Examples of the graph option:

bin/agload --graph :default --verbose --supersede foo /tmp/test.nt

This call uses the default graph node for the particular AllegroGraph database:

triple-store(3): (print-triples (get-triples-list) :format :nquads)   
<subject> <predicate> <object> .

Contrast that with this call:

bin/agload --graph :source --verbose --supersede foo /tmp/test.nt  
 
triple-store(6): (print-triples (get-triples-list) :format :nquads)   
<subject> <predicate> <object> <file:///tmp/test.nt> .

In this next call, --graph is :blank:

bin/agload --graph :blank --verbose --supersede foo /tmp/test.nt

agload generates a new blank node for the database and use that as the default graph for the whole job:

triple-store(9): (print-triples (get-triples-list) :format :nquads)   
<subject> <predicate> <object> _:bC87E16D1x1 .

Here we use another value, which is the word (no colon!) default:

bin/agload --graph default --verbose --supersede foo /tmp/test.nt  
 
triple-store(12): (print-triples (get-triples-list) :format :nquads)   
<subject> <predicate> <object> <default> .

Here we use the resource <http://foo.com/abc#123> for the default graph:

bin/agload --graph http://foo.com/abc#123 --verbose --supersede foo  
/tmp/test.nt   
 
triple-store(24): (print-triples (get-triples-list) :format :nquads)

__Given records__:
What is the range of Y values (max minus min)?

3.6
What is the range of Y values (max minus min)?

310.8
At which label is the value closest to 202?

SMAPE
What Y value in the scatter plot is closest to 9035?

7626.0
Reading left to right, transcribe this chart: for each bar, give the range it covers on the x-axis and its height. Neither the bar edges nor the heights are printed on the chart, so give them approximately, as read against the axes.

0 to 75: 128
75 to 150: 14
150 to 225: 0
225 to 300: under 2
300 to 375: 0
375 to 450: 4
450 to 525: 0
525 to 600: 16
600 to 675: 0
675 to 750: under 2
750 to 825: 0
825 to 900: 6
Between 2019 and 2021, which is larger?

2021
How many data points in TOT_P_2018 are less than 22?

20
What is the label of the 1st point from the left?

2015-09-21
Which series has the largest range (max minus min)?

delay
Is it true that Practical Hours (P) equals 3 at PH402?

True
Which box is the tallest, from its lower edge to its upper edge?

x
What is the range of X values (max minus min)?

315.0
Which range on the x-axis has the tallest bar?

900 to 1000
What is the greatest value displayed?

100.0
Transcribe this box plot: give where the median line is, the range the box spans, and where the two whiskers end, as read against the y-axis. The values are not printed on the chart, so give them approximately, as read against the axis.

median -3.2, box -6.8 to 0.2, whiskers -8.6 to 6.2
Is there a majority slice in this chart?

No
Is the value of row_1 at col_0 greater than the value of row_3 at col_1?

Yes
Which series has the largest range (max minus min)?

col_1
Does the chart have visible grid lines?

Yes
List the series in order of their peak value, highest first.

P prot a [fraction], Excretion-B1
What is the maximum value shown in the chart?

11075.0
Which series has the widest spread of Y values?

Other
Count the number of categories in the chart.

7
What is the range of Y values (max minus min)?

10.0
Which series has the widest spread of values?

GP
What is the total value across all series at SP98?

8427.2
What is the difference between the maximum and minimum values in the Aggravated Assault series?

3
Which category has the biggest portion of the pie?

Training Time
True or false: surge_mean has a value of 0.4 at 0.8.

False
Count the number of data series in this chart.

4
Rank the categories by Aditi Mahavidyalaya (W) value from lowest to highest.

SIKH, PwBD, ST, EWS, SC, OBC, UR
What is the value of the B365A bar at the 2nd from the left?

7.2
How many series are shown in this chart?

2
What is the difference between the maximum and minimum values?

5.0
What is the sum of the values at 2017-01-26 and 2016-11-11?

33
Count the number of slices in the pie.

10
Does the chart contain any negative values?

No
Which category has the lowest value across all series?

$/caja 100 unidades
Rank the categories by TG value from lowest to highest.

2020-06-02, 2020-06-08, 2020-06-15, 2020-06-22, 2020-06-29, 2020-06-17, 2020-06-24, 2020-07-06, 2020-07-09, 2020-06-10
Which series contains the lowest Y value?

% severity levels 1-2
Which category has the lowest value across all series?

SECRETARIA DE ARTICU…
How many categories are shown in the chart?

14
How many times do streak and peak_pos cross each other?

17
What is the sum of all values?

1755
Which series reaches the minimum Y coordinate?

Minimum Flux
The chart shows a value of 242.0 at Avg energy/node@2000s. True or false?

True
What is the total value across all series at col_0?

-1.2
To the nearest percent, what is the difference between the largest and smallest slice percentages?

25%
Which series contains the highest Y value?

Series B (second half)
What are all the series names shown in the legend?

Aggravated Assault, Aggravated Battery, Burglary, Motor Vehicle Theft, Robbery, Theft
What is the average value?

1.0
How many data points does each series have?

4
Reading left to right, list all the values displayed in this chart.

__Directive__: Print the agload --graph examples word for word, starting with "<subject> <predicate> <object> _:bC87E16D1x1" and going on through "<object> <default> .".

__Response to the exercise__:
<subject> <predicate> <object> _:bC87E16D1x1 .

Here we use another value, which is the word (no colon!) default:

bin/agload --graph default --verbose --supersede foo /tmp/test.nt  
 
triple-store(12): (print-triples (get-triples-list) :format :nquads)   
<subject> <predicate> <object> <default> .